§ TASK: This exercise asks for every line of the material that includes the word "stroke".

§ RECORDS FOR PROCESSING:
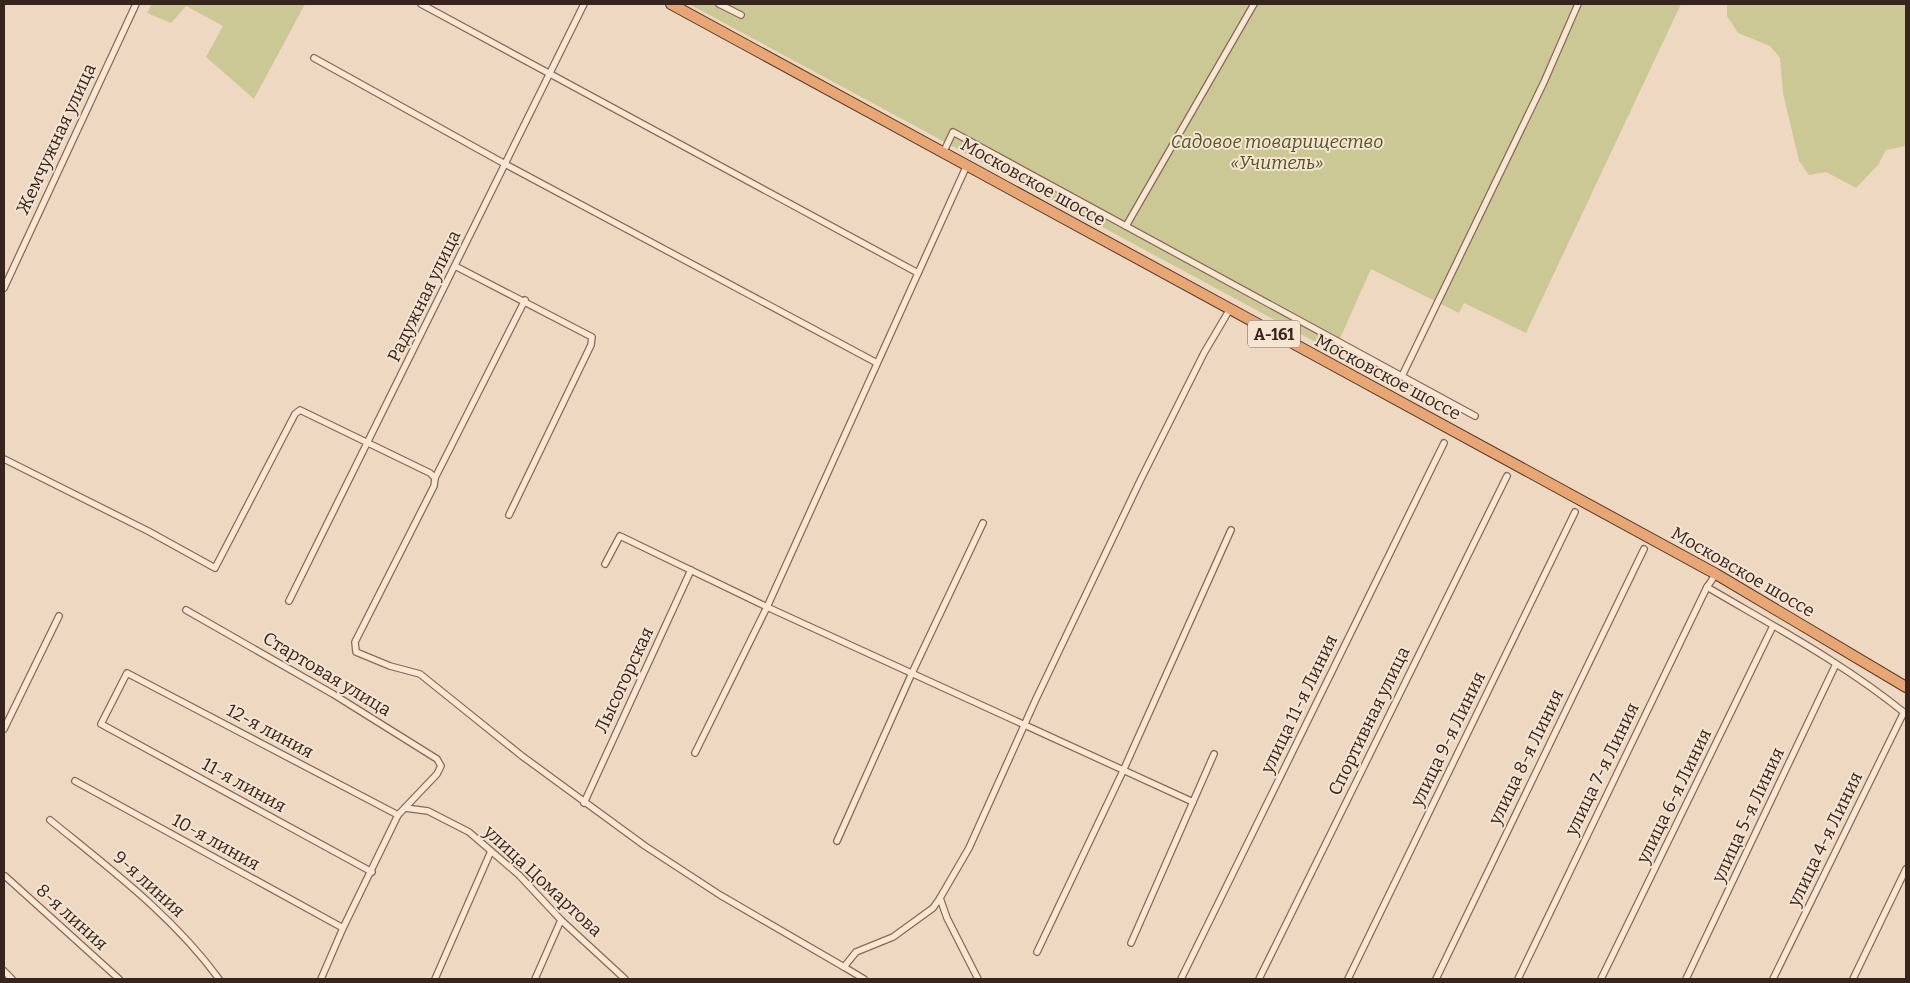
<svg xmlns="http://www.w3.org/2000/svg" width="1910" height="983" font-family="Bitter,serif">
<style>
.green{fill:#ccc895}
.lines{fill:none;stroke-linecap:round;stroke-linejoin:round}
.minor-casing{stroke:#876959;stroke-width:8}
.trunk-casing{stroke:#55382d;stroke-width:12}
.minor{stroke:#f9e7d4;stroke-width:5.5}
.trunk{stroke:#e8a675;stroke-width:10}
.labels{text-anchor:middle;dominant-baseline:central;stroke-width:4;stroke-linejoin:round;paint-order:stroke}
.shield{fill:#f5e4d1;stroke:#705e53;stroke-width:1}
.shield-label{font-size:16px;font-weight:bold;fill:#37251d}
.street-label{font-size:18px;fill:#37251d;stroke:#f5e4d1}
.park-label{font-size:18px;font-style:italic;fill:#505324;stroke:#f5e4d1}
</style>
<rect width="100%" height="100%" fill="#eed8c1"/>
<!-- green -->
<g class="green">
<polygon points="152,4 305,4 254,99 206,57 223,26 186,6 171,23 147,13"/>
<polygon points="689,4 1681,4 1526,333 1464,303 1459,313 1371,269 1334,352"/>
<polygon points="1727,4 1906,4 1906,146 1886,150 1878,165 1856,188 1826,172 1809,175 1799,161 1783,93 1780,58 1770,46 1738,33 1727,16"/>
</g>
<g class="lines">
<!-- minor casing -->
<g class="minor-casing">
<g id="minor">
<polyline points="421,4 918,273"/>
<polyline points="719,4 741,15"/>
<polyline points="314,58 505,164 877,363"/>
<polyline points="944,151 953,132 1475,416"/>
<polyline points="1126,226 1254,4"/>
<polyline points="455,266 592,337 591,345 509,515"/>
<polyline points="4,288 136,4"/>
<polyline points="1402,376 1544,82 1578,4"/>
<polyline points="4,459 148,531 215,568 295,414 300,410 430,473 435,478 434,486 355,642 356,652 390,666 420,674 522,756 645,846 720,895 844,967 856,952 893,937 933,908 940,898 969,848 1036,699 1140,481 1204,353 1230,309"/>
<polyline points="435,478 525,300"/>
<polyline points="605,564 620,536 767,607 1193,802"/>
<path d="M 1707,587 C 1775,627 1845,664 1906,714"/>
<polyline points="289,601 584,4"/>
<polyline points="186,610 333,694 437,759 441,766 437,774 398,815 343,928 321,979"/>
<polyline points="4,729 59,616"/>
<polyline points="695,753 767,607 967,165"/>
<polyline points="75,781 343,928"/>
<polyline points="584,803 691,570"/>
<polyline points="405,808 428,811 469,832 519,875 561,920 625,979"/>
<path d="M 50,820 C 110,869 173,916 219,979"/>
<polyline points="837,841 912,673 983,523"/>
<polyline points="372,872 101,724 127,673 398,815"/>
<polyline points="5,876 119,979"/>
<polyline points="940,898 947,918 978,979"/>
<polyline points="1131,943 1214,754"/>
<polyline points="1037,952 1123,771 1231,530"/>
<polyline points="844,967 864,979"/>
<polyline points="4,971 12,979"/>
<polyline points="435,979 491,851"/>
<polyline points="535,979 561,920"/>
<polyline points="1181,979 1444,443"/>
<polyline points="1259,979 1507,476"/>
<polyline points="1348,979 1575,512"/>
<polyline points="1436,979 1644,549"/>
<polyline points="1518,979 1707,587 1716,574"/>
<polyline points="1601,979 1773,626"/>
<polyline points="1686,979 1836,664"/>
<polyline points="1773,979 1904,712"/>
<polyline points="1853,979 1906,869"/>
</g>
</g>
<!-- trunk casing -->
<g class="trunk-casing">
<polyline id="trunk" points="671,4 1716,574 1906,687"/>
</g>
<!-- minor -->
<use href="#minor" class="minor"/>
<!-- trunk -->
<use href="#trunk" class="trunk"/>
</g>
<g class="labels">
<!-- shield labels -->
<rect class="shield" x="1248" y="320.5" width="52" height="27" rx="4"/>
<g class="shield-label">
<text x="1274" y="334">А-161</text>
</g>
<!-- street labels -->
<g class="street-label">
<text transform="translate(56 139) rotate(-65)">Жемчужная улица</text>
<text transform="translate(1033 182) rotate(29)">Московское шоссе</text>
<text transform="translate(424 296) rotate(-64)">Радужная улица</text>
<text transform="translate(1388 377) rotate(28)">Московское шоссе</text>
<text transform="translate(1743 572) rotate(30)">Московское шоссе</text>
<text transform="translate(327 674) rotate(31)">Стартовая улица</text>
<text transform="translate(624 680) rotate(-65)">Лысогорская</text>
<text transform="translate(1299 704) rotate(-64)">улица 11-я Линия</text>
<text transform="translate(1369 721) rotate(-64)">Спортивная улица</text>
<text transform="translate(270 731) rotate(28)">12-я линия</text>
<text transform="translate(1448 739) rotate(-64)">улица 9-я Линия</text>
<text transform="translate(1526 757) rotate(-64)">улица 8-я Линия</text>
<text transform="translate(1602 769) rotate(-64)">улица 7-я Линия</text>
<text transform="translate(244 785) rotate(29)">11-я линия</text>
<text transform="translate(1674 796) rotate(-64)">улица 6-я Линия</text>
<text transform="translate(1748 815) rotate(-65)">улица 5-я Линия</text>
<text transform="translate(1825 839) rotate(-64)">улица 4-я Линия</text>
<text transform="translate(216 842) rotate(29)">10-я линия</text>
<text transform="translate(543 881) rotate(43)">улица Цомартова</text>
<text transform="translate(149 884) rotate(42)">9-я линия</text>
<text transform="translate(72 917) rotate(42)">8-я линия</text>
</g>
<!-- park labels -->
<g class="park-label">
<text x="1277" y="142">Садовое товарищество<tspan x="1277" dy="21">«Учитель»</tspan></text>
</g>
</g>
<!-- border -->
<rect width="1910" height="983" fill="none" stroke="#37251d" stroke-width="10"/>
</svg>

§ RESPONSE BELOW:
.lines{fill:none;stroke-linecap:round;stroke-linejoin:round}
.minor-casing{stroke:#876959;stroke-width:8}
.trunk-casing{stroke:#55382d;stroke-width:12}
.minor{stroke:#f9e7d4;stroke-width:5.5}
.trunk{stroke:#e8a675;stroke-width:10}
.labels{text-anchor:middle;dominant-baseline:central;stroke-width:4;stroke-linejoin:round;paint-order:stroke}
.shield{fill:#f5e4d1;stroke:#705e53;stroke-width:1}
.street-label{font-size:18px;fill:#37251d;stroke:#f5e4d1}
.park-label{font-size:18px;font-style:italic;fill:#505324;stroke:#f5e4d1}
<rect width="1910" height="983" fill="none" stroke="#37251d" stroke-width="10"/>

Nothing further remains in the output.